Aleksandra Kann-Bogomilska © Eugeniusz Kann-Bogomilski

„Jedyna rzecz, która odciąga moje myśli od bólu tęsknoty to możliwość tworzenia, może też jak zwykle sprawia, że jestem bliżej Boga” – pisała 6 listopada 2020 roku Aleksandra Kann-Bogomilska.
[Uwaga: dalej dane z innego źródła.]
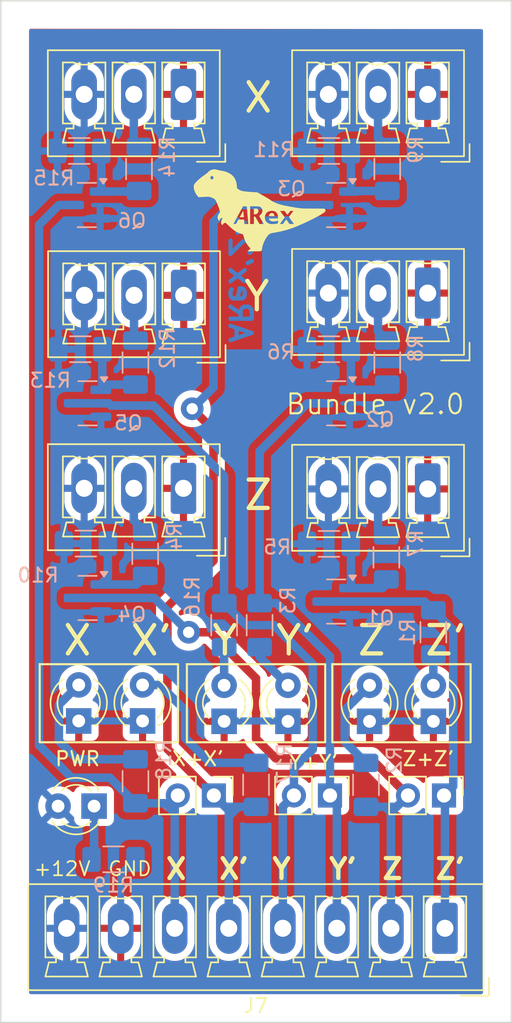
<source format=kicad_pcb>
(kicad_pcb
	(version 20240108)
	(generator "pcbnew")
	(generator_version "8.0")
	(general
		(thickness 1.6)
		(legacy_teardrops no)
	)
	(paper "A4")
	(layers
		(0 "F.Cu" signal)
		(31 "B.Cu" signal)
		(32 "B.Adhes" user "B.Adhesive")
		(33 "F.Adhes" user "F.Adhesive")
		(34 "B.Paste" user)
		(35 "F.Paste" user)
		(36 "B.SilkS" user "B.Silkscreen")
		(37 "F.SilkS" user "F.Silkscreen")
		(38 "B.Mask" user)
		(39 "F.Mask" user)
		(40 "Dwgs.User" user "User.Drawings")
		(41 "Cmts.User" user "User.Comments")
		(42 "Eco1.User" user "User.Eco1")
		(43 "Eco2.User" user "User.Eco2")
		(44 "Edge.Cuts" user)
		(45 "Margin" user)
		(46 "B.CrtYd" user "B.Courtyard")
		(47 "F.CrtYd" user "F.Courtyard")
		(48 "B.Fab" user)
		(49 "F.Fab" user)
		(50 "User.1" user)
		(51 "User.2" user)
		(52 "User.3" user)
		(53 "User.4" user)
		(54 "User.5" user)
		(55 "User.6" user)
		(56 "User.7" user)
		(57 "User.8" user)
		(58 "User.9" user)
	)
	(setup
		(pad_to_mask_clearance 0)
		(allow_soldermask_bridges_in_footprints no)
		(pcbplotparams
			(layerselection 0x00010fc_ffffffff)
			(plot_on_all_layers_selection 0x0000000_00000000)
			(disableapertmacros no)
			(usegerberextensions no)
			(usegerberattributes yes)
			(usegerberadvancedattributes yes)
			(creategerberjobfile yes)
			(dashed_line_dash_ratio 12.000000)
			(dashed_line_gap_ratio 3.000000)
			(svgprecision 4)
			(plotframeref no)
			(viasonmask no)
			(mode 1)
			(useauxorigin no)
			(hpglpennumber 1)
			(hpglpenspeed 20)
			(hpglpendiameter 15.000000)
			(pdf_front_fp_property_popups yes)
			(pdf_back_fp_property_popups yes)
			(dxfpolygonmode yes)
			(dxfimperialunits yes)
			(dxfusepcbnewfont yes)
			(psnegative no)
			(psa4output no)
			(plotreference yes)
			(plotvalue yes)
			(plotfptext yes)
			(plotinvisibletext no)
			(sketchpadsonfab no)
			(subtractmaskfromsilk no)
			(outputformat 1)
			(mirror no)
			(drillshape 1)
			(scaleselection 1)
			(outputdirectory "")
		)
	)
	(net 0 "")
	(net 1 "GND")
	(net 2 "Net-(D5-A)")
	(net 3 "VDD")
	(net 4 "Net-(J2-Pin_2)")
	(net 5 "Net-(J3-Pin_2)")
	(net 6 "Net-(J4-Pin_2)")
	(net 7 "Net-(J5-Pin_2)")
	(net 8 "Net-(J6-Pin_2)")
	(net 9 "Net-(D6-A)")
	(net 10 "Z")
	(net 11 "Y")
	(net 12 "X")
	(net 13 "Net-(D1-A)")
	(net 14 "Net-(D2-A)")
	(net 15 "Net-(D3-A)")
	(net 16 "Net-(D4-A)")
	(net 17 "Net-(Q1-B)")
	(net 18 "Net-(Q2-B)")
	(net 19 "Net-(Q3-B)")
	(net 20 "X'")
	(net 21 "Net-(Q4-B)")
	(net 22 "Net-(Q5-B)")
	(net 23 "Y'")
	(net 24 "Net-(Q6-B)")
	(net 25 "Net-(J1-Pin_2)")
	(net 26 "Net-(D7-K)")
	(net 27 "Z'")
	(footprint "LED_THT:LED_D3.0mm" (layer "F.Cu") (at 163 108.775 90))
	(footprint "Connector_Phoenix_MC:PhoenixContact_MCV_1,5_3-G-3.5_1x03_P3.50mm_Vertical" (layer "F.Cu") (at 167.1 78.6 180))
	(footprint "LED_THT:LED_D3.0mm" (layer "F.Cu") (at 142.5 108.7498 90))
	(footprint "Connector_PinHeader_2.54mm:PinHeader_1x02_P2.54mm_Vertical" (layer "F.Cu") (at 160.2118 114 -90))
	(footprint "Connector_Phoenix_MC:PhoenixContact_MCV_1,5_3-G-3.5_1x03_P3.50mm_Vertical" (layer "F.Cu") (at 149.9 78.7575 180))
	(footprint "LED_THT:LED_D3.0mm" (layer "F.Cu") (at 152.75 108.775 90))
	(footprint "Connector_Phoenix_MC:PhoenixContact_MCV_1,5_3-G-3.5_1x03_P3.50mm_Vertical" (layer "F.Cu") (at 149.8825 64.6 180))
	(footprint "Connector_Phoenix_MC:PhoenixContact_MCV_1,5_3-G-3.5_1x03_P3.50mm_Vertical" (layer "F.Cu") (at 167.1 64.6 180))
	(footprint "Connector_PinHeader_2.54mm:PinHeader_1x02_P2.54mm_Vertical" (layer "F.Cu") (at 152.025 114 -90))
	(footprint "LOGO" (layer "F.Cu") (at 155.25 72.75))
	(footprint "LED_THT:LED_D3.0mm" (layer "F.Cu") (at 147 108.7498 90))
	(footprint "LED_THT:LED_D3.0mm" (layer "F.Cu") (at 157.25 108.775 90))
	(footprint "Connector_Phoenix_MC:PhoenixContact_MCV_1,5_3-G-3.5_1x03_P3.50mm_Vertical" (layer "F.Cu") (at 149.8825 92.3575 180))
	(footprint "Connector_PinHeader_2.54mm:PinHeader_1x02_P2.54mm_Vertical" (layer "F.Cu") (at 168.25 114 -90))
	(footprint "Connector_Phoenix_MC:PhoenixContact_MCV_1,5_8-G-3.81_1x08_P3.81mm_Vertical" (layer "F.Cu") (at 168.3175 123.3575 180))
	(footprint "LED_THT:LED_D3.0mm" (layer "F.Cu") (at 143.583 114.75 180))
	(footprint "Connector_Phoenix_MC:PhoenixContact_MCV_1,5_3-G-3.5_1x03_P3.50mm_Vertical" (layer "F.Cu") (at 167.1 92.4 180))
	(footprint "LED_THT:LED_D3.0mm" (layer "F.Cu") (at 167.5 108.775 90))
	(footprint "Resistor_SMD:R_1206_3216Metric_Pad1.30x1.75mm_HandSolder" (layer "B.Cu") (at 146.5 113 90))
	(footprint "Resistor_SMD:R_1206_3216Metric_Pad1.30x1.75mm_HandSolder" (layer "B.Cu") (at 155 113.25 90))
	(footprint "Resistor_SMD:R_1206_3216Metric_Pad1.30x1.75mm_HandSolder" (layer "B.Cu") (at 164.25 69.8568 -90))
	(footprint "Package_TO_SOT_SMD:SOT-23" (layer "B.Cu") (at 160.6468 100.3368 180))
	(footprint "Resistor_SMD:R_1206_3216Metric_Pad1.30x1.75mm_HandSolder"
		(layer "B.Cu")
		(uuid "3c97bac3-1d49-4a1a-91e7-0e73bac973e0")
		(at 155.25 102 -90)
		(descr "Resistor SMD 1206 (3216 Metric), square (rectangular) end terminal, IPC_7351 nominal with elongated pad for handsoldering. (Body size 
... [330304 chars truncated]
</source>
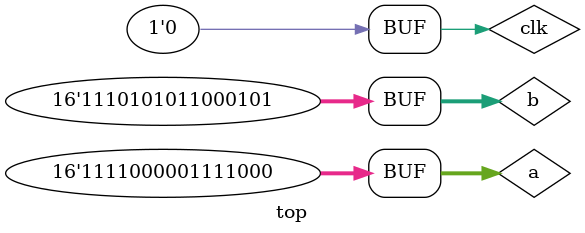
<source format=v>

module top ;

// reg [16:1] a;
// reg [16:1] b;

reg [15:0] a;
reg [15:0] b;
// reg cin;
reg clk;
	// Outputs
// wire [16:1] sum;
// wire [16:1] carry1;
// wire [16:0][1:0]carry;
wire [16:0] ans1;

// RCA16bit m1(a,b,cin,sum,cout);
addsub m2(a,b,clk,ans1);

initial
begin
    clk = 1;

    a = 16'b0000000000000000;b=16'b0000000000000000;//cin = 1'b0;
    #10
    a = 16'b0000000000000001;b=16'b0000000000000000;//cin = 1'b0;
    #10;
     a = 16'b0000000000000011;b=16'b0000000000000011;//cin = 1'b0;
     #10;
     a = 16'b0000000000001011;b=16'b0000000000000111;//cin = 1'b0;
     #10;
     a = 16'b0000001100001111;b=16'b0000000000001111;//cin = 1'b0;
     #10;
    // a = 16'd12;b=16'd24;//cin = 1'b1;
    #10;
    a = 16'b0000001100001111;b=16'b0000000000101111;//cin = 1'b0;
    #10;
    a = 16'b0000001100001111;b=16'b0000000010001011;//cin = 1'b0;
    #10;
    a = 16'b0000001100001111;b=16'b0000000000011101;//cin = 1'b0;
    #10;
    a = 16'b0000001100001111;b=16'b0000000001001111;//cin = 1'b0;
    #10;
    a = 16'b0000000001010110;b=16'b0000000001011101;//cin = 1'b0;
    #10;
    a = 16'd5560;b=16'd8101;//cin = 1'b0;
    #10;
    a = 16'd61560;b=16'd60101;//cin = 1'b0;
    #10;
    // b = !b;
    clk = 0;


end

initial
begin
// $monitor("time = %2d,")
$monitor("time = %2d,   a=%d, b=%d, Ans=%b", $time,a, b,ans1);
$dumpfile("addsub1.vcd");
$dumpvars(0,top);
end

endmodule

</source>
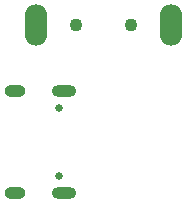
<source format=gbr>
%TF.GenerationSoftware,KiCad,Pcbnew,9.0.5*%
%TF.CreationDate,2025-10-06T23:19:50+02:00*%
%TF.ProjectId,usb-dmx,7573622d-646d-4782-9e6b-696361645f70,1.2*%
%TF.SameCoordinates,Original*%
%TF.FileFunction,Soldermask,Bot*%
%TF.FilePolarity,Negative*%
%FSLAX46Y46*%
G04 Gerber Fmt 4.6, Leading zero omitted, Abs format (unit mm)*
G04 Created by KiCad (PCBNEW 9.0.5) date 2025-10-06 23:19:50*
%MOMM*%
%LPD*%
G01*
G04 APERTURE LIST*
%ADD10C,1.100000*%
%ADD11O,1.900000X3.500000*%
%ADD12C,0.650000*%
%ADD13O,2.100000X1.000000*%
%ADD14O,1.800000X1.000000*%
G04 APERTURE END LIST*
D10*
%TO.C,J2*%
X97700000Y-46900000D03*
X102300000Y-46900000D03*
D11*
X94300000Y-46900000D03*
X105700000Y-46900000D03*
%TD*%
D12*
%TO.C,J1*%
X96180000Y-53930000D03*
X96180000Y-59710000D03*
D13*
X96680000Y-52500000D03*
D14*
X92500000Y-52500000D03*
D13*
X96680000Y-61140000D03*
D14*
X92500000Y-61140000D03*
%TD*%
M02*

</source>
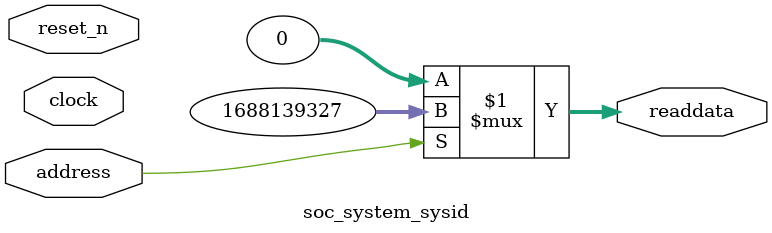
<source format=v>



// synthesis translate_off
`timescale 1ns / 1ps
// synthesis translate_on

// turn off superfluous verilog processor warnings 
// altera message_level Level1 
// altera message_off 10034 10035 10036 10037 10230 10240 10030 

module soc_system_sysid (
               // inputs:
                address,
                clock,
                reset_n,

               // outputs:
                readdata
             )
;

  output  [ 31: 0] readdata;
  input            address;
  input            clock;
  input            reset_n;

  wire    [ 31: 0] readdata;
  //control_slave, which is an e_avalon_slave
  assign readdata = address ? 1688139327 : 0;

endmodule



</source>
Chodziło o kontakt z wnukami, uniemożliwiony przez pandemię koronawirusa Covid-19.

Aleksandra Kann-Bogomilska, Wieczorne zapatrzenie (2013) ©.Eugeniusz Kann-Bogomilski

Pół roku później nadeszły wielkanocne życzenia, żeby „Światło płynące ze Zmartwychwstania dało nadzieję na zwycięstwo Miłości”. Kolejne miesiące przynosiły coraz bardziej niepokojące wiadomości. Destrukcja postępowała i ból się wzmagał, ale już bardziej fizyczny niż psychiczny, bo spowodowany ciężką chorobą.

Wieczorem zadzwonił Witek. „Otrzymałem informację z Warszawy. Aleksandra zmarła. W ostatnich dniach mówiła, że czuje się lepiej. Dziś poczuła się gorzej. Zasłabła i już nie udało się jej uratować” – mówił przez telefon.

Stało się jasne, że zaproszenia do spotkania w warszawskiej pracowni nie da się zrealizować. I że następnej rozmowy o rzeźbach, o obrazach, o sztuce i godzeniu jej z życiem już nie będzie. Dzieło Aleksandry dopełniło się. Innym pozostało podążyć wskazanym tropem, próbować zrozumieć, dlaczego tak ważne jest „wyrażanie uczuć i wyrażanie siebie”, dlaczego liczy się każdy czuły dotyk, przybliżanie się do wewnętrznego światła, jakie – czasem łączy, czasem obnaża własne braki, ale zawsze wskazuje kierunek. Zaprasza do wyruszenia w drogę.

1/11/2021

Marek WITTBROT

Marek Wittbrot – w latach 1991-1999 prowadził „Naszą Rodzinę”, obecnie zaś jest redaktorem „Recogito”.